John Wayne/orange county/SNA is the closest airport ( very close!!). But we fly into Long beach from Seattle. The 15 minute drive from Long Beach is more than made up by the time spent away from the very buzy SNA airport. ( Jet Blue flys into Long Beach)



> are there day trips to disneyland, knott's berry farm? so i don't need a car.


They do have a shuttle but I'm not sure if it goes to Disney. It does go to the local shopping areas. 



> how close are the villas to warner brothers studios? and universal?

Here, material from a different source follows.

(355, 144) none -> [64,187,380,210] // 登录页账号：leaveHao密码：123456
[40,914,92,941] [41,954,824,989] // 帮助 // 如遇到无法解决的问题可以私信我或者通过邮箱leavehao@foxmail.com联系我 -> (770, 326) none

The drive to Disney/Knotts is close ( maybe 20 minute or less) but Universal is on the north side of the city. And maybe not so far in miles, but with traffic can be 1 hour to 2.5 hours.


----------



## CATBinCO (Jun 23, 2008)

If you don't want to rent a car, you will need to fly into SNA (John Wayne Airport). I THINK the resort offers shuttle service, but call them to double check. The resort does provide a shuttle to the closest beaches (Crystal Cove and Laguna) as well as to Fashion Island (local mall, open air, very nice). If you book local restaurants for dinner after 7pm, the shuttle will even take you there and back (Joe's Crab Shack, Garlic Joe's) so everyone can have a drink with dinner safely. 

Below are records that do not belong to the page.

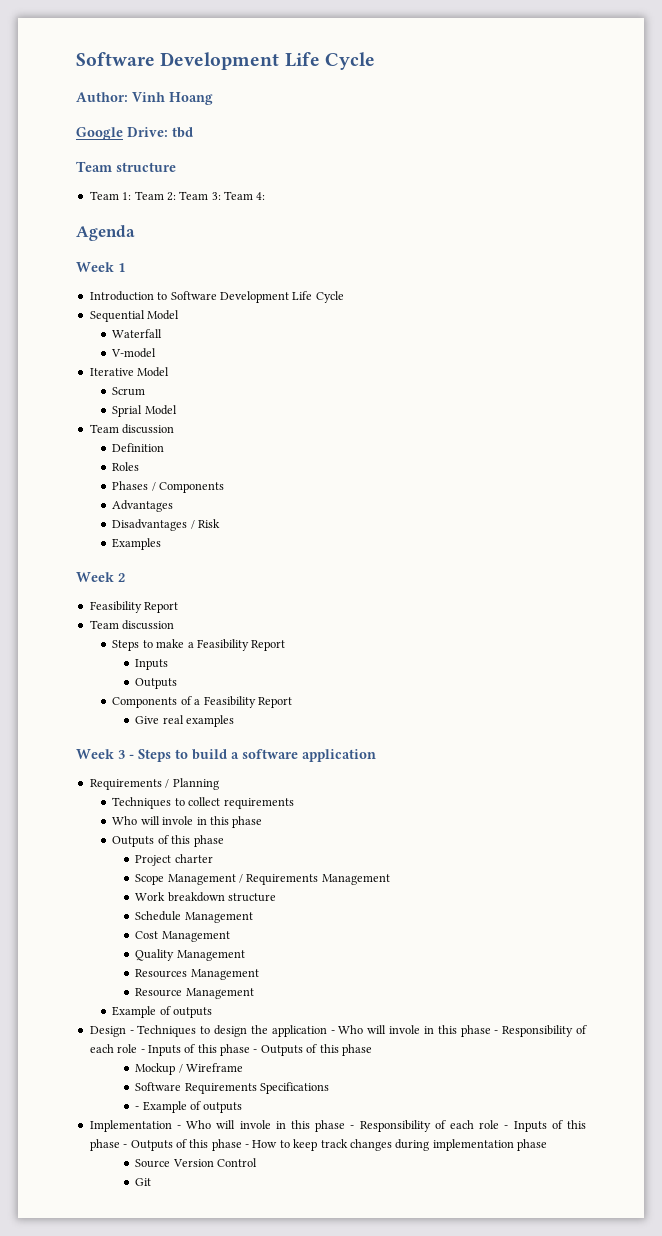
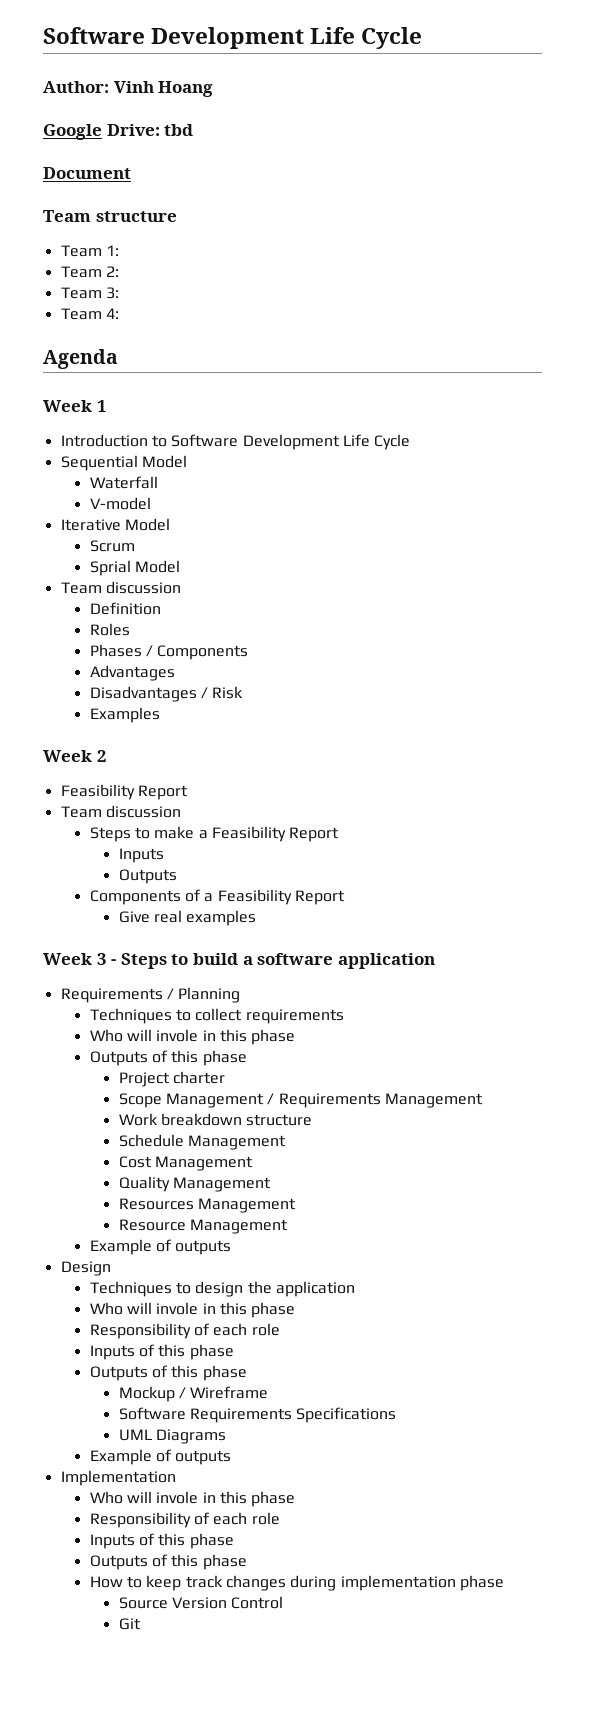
(193, 132) none -> [43,167,131,179] // Document
(132, 196) none -> (119, 250) //
(176, 196) none -> (119, 271) //
(221, 196) none -> (119, 293) //
[129,1030,134,1034] - -> (111, 1268) //
[330,1025,587,1037] [89,1044,258,1056] - Who will invole in this phase - Responsibility of each role - Inputs of this phase - -> [89,1302,296,1318] [89,1323,280,1339] [89,1344,234,1360] // Who will invole in this phase // Responsibility of each role // Inputs of this phase //
[135,1106,140,1110] - -> [118,1429,226,1444] UML Diagrams //
[176,1120,586,1132] [89,1139,249,1151] - Who will invole in this phase - Responsibility of each role - Inputs of this phase - Outputs of this phase - -> [89,1491,296,1507] [89,1512,280,1528] [89,1533,234,1549] [89,1554,247,1570] // Who will invole in this phase // Responsibility of each role // Inputs of this phase // Outputs of this phase //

However, I do recommend renting a car, even for a few days, so you can go see local sights, esp. if you have never been to So Cal before. The way California is built, you will need a car (this coming from a former So Cal native.)Disneyland is close, L.A. sights are about an hour drive, San Diego about 90 mins. drive.


----------



## OkUSooner (Jun 24, 2008)

What ever you do, try to avoid building 4700.  It maybe a new building but there is no view of the ocean and the Swallows think it is Capistrano.   You will need an umbrella to get you from your building to your car to shield you from the birds bombing poop!  Bring your ear plugs too, the walls are so thin you may never get to sleep from all of the neighborly noise.  We stayed in it the first week of June and we were not impressed.


----------



## Bill4728 (Jun 24, 2008)

It looks like both the 4600 and 4700 bldg are turned to face the east ( and the caynon)  instead of being slightly angled so they could face at least part of the ocean. 

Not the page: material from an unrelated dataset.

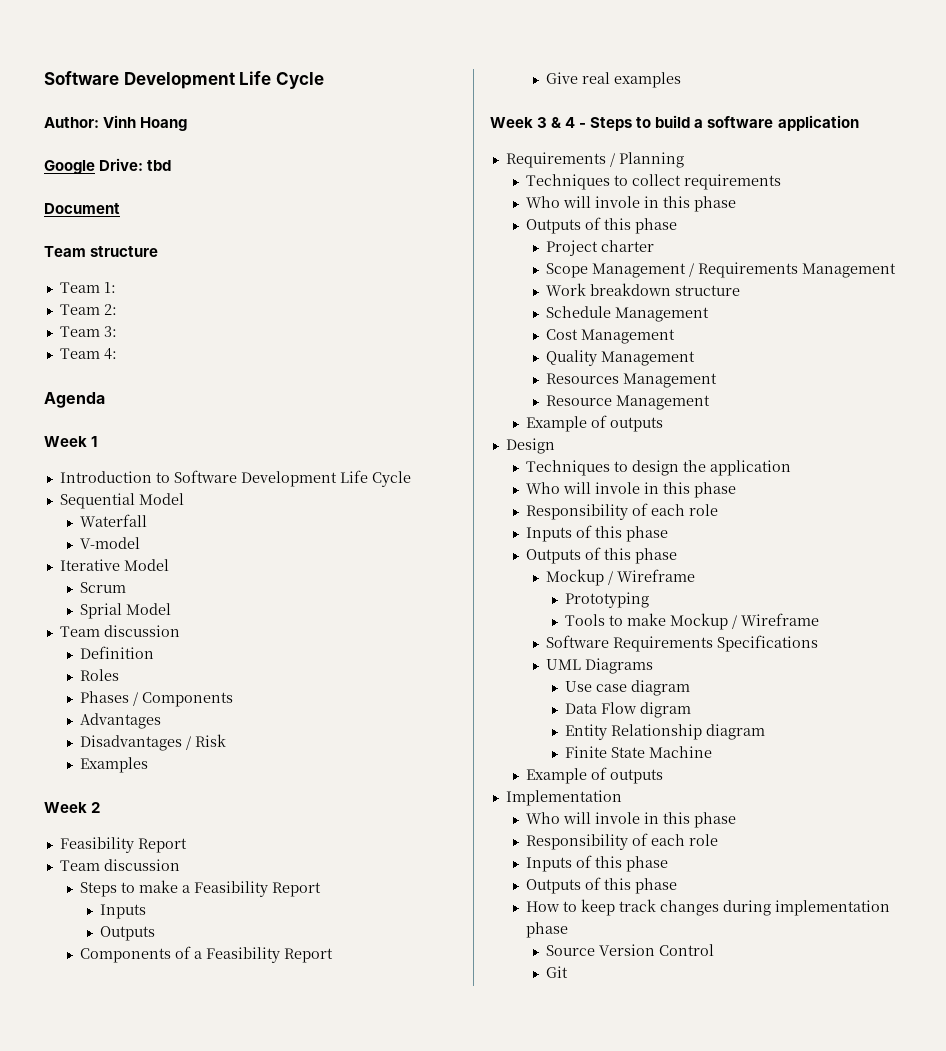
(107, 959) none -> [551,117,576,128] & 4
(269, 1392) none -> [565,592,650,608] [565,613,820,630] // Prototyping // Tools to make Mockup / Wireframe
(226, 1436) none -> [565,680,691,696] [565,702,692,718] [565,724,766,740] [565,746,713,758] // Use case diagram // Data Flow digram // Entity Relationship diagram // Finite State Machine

Why wouldn't they turn them 15 degrees or so? They then could have an ocean view??


----------



## isisdave (Jun 25, 2008)

You need a car. Period. Unless you play golf during all daylight hours, and have Pizza Hut deliver at night. It's not within walking distance of anything, AND it's on the side of a hill.


----------



## Lisa8192 (Jun 26, 2008)

We just came back last week from our stay there. We were in bldg. 2300. It was a great location, but the villa definitely wasn't up to other marriott standards. The walk to the beach is considerably farther than we thought. Not that we minded, though. It just looks closer than it is! Although the resort is lovely, and the area is spectacular..I probably won't return. With 3 kids ages 9-13..there just wasn't any good activities on site for them. No fun pool games, organized sporting activities..etc. The pool bar/food area was just horrible. I've never worked so hard in my life to get a drink. I couldn't believe my eyes when we got there, that there was no actual pool bar to plop down and have a drink. You had to order at one window in a line of people, also ordering food. Then you had to wait at the other windown, again in a line to pick up your drink. Or you had the option of waiting at your pool chair for a server. but, that could be one long wait. And the elevator music at the pool was just horrific. We were on vacation for crying out loud!! All in all, its a lovely resort...just geared to couples without families looking for a very laid back vacation. Southern California is just stunning though!!


----------